Les Français, d'ailleurs, ne comprennent pas ces délais ; ils pensent que c'est l'État qui en est responsable. Quand ils entendent « Conseil d'État », ils se disent qu'il s'agit d'un organe de l'État, et donc que, si le temps d'instruction des recours est important, c'est parce que l'État ne veut pas développer les énergies renouvelables. On entend même, ce qui est plus étonnant, certains élus – notamment locaux – parler d'un manque de volontarisme de l'État. Ce n'est pas du tout le cas. S'agissant de l'éolien en mer, par exemple, nous sommes confrontés à des recours qui retardent la réalisation des projets. À cet égard, même quand on a levé certains freins, on en découvre tous les jours de nouveaux, malheureusement. Mme Battistel, qui était, comme moi, députée durant les précédentes législatures, se souvient certainement que le développement de l'éolien offshore, au départ, a été un choix politique visant à éviter les conflits avec les riverains. En effet, on s'était dit que, par définition, en mer, il n'y avait pas d'habitants. Il peut y avoir des conflits découlant d'autres usages de la mer, notamment avec les pêcheurs, mais, en général, ils sont réglés avant les autorisations de projet. Eh bien, le Conseil d'État vient de reconnaître à des associations d'habitants du littoral l'intérêt à agir concernant des éoliennes au large, alors qu'elles avaient été déboutées devant le tribunal administratif et la cour administrative d'appel. Autrement dit, le pari qui avait été fait il y a maintenant près de dix ans se trouve remis en cause par une décision liée à un contentieux, ce qui n'a donc rien à voir avec une loi qui aurait été prise pour freiner le développement des éoliennes. Je considère, pour ma part, qu'il faudra tirer des conséquences législatives de cette situation. Je ne sais pas quelles seront vos propositions en la matière, mais je souhaite que vous en fassiez.

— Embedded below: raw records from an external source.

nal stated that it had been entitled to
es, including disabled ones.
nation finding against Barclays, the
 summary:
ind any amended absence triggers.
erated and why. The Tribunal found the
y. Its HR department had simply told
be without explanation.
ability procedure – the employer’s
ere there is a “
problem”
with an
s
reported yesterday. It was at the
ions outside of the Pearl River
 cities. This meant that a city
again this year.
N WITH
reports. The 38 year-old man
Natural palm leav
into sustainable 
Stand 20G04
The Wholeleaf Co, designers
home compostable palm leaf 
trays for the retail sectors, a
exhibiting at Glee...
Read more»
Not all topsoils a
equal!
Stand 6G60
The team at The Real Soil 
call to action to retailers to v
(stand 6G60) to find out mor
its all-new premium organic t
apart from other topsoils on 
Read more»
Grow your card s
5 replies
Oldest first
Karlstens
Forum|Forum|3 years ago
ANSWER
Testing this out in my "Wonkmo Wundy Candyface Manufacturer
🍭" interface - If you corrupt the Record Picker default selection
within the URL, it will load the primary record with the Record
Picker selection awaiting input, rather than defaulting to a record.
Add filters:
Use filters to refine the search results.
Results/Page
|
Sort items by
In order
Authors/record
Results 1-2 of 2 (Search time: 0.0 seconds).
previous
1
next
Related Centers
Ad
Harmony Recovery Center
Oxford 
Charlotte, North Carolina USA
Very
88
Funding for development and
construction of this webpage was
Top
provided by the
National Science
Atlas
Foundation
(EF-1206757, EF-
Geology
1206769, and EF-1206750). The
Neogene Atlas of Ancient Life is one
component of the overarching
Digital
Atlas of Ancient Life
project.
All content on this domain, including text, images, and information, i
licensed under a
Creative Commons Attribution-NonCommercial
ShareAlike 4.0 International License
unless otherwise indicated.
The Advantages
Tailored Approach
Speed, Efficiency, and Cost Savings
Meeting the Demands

Voilà les quelques exemples que je voulais vous donner. Au total, je considère que nous avons désormais une vision plus claire de ce que l'on appelle la transition énergétique, vers où nous voulons aller et comment nous entendons le faire, en décrivant les étapes – c'est la stratégie nationale de la France en matière d'énergie pour les dix années à venir, avec la programmation pluriannuelle de l'énergie et les dispositions de la loi de transition énergétique de 2015. Au-delà de cette vision, nous devons sans cesse nous efforcer de lever les freins, tout en reconnaissant bien évidemment aux citoyens et aux élus locaux le droit d'être associés à travers les procédures de concertation et de consultation, destinées à assurer la transparence, sans pour autant que celles-ci deviennent des courses d'obstacles n'ayant d'autre but que d'empêcher de faire.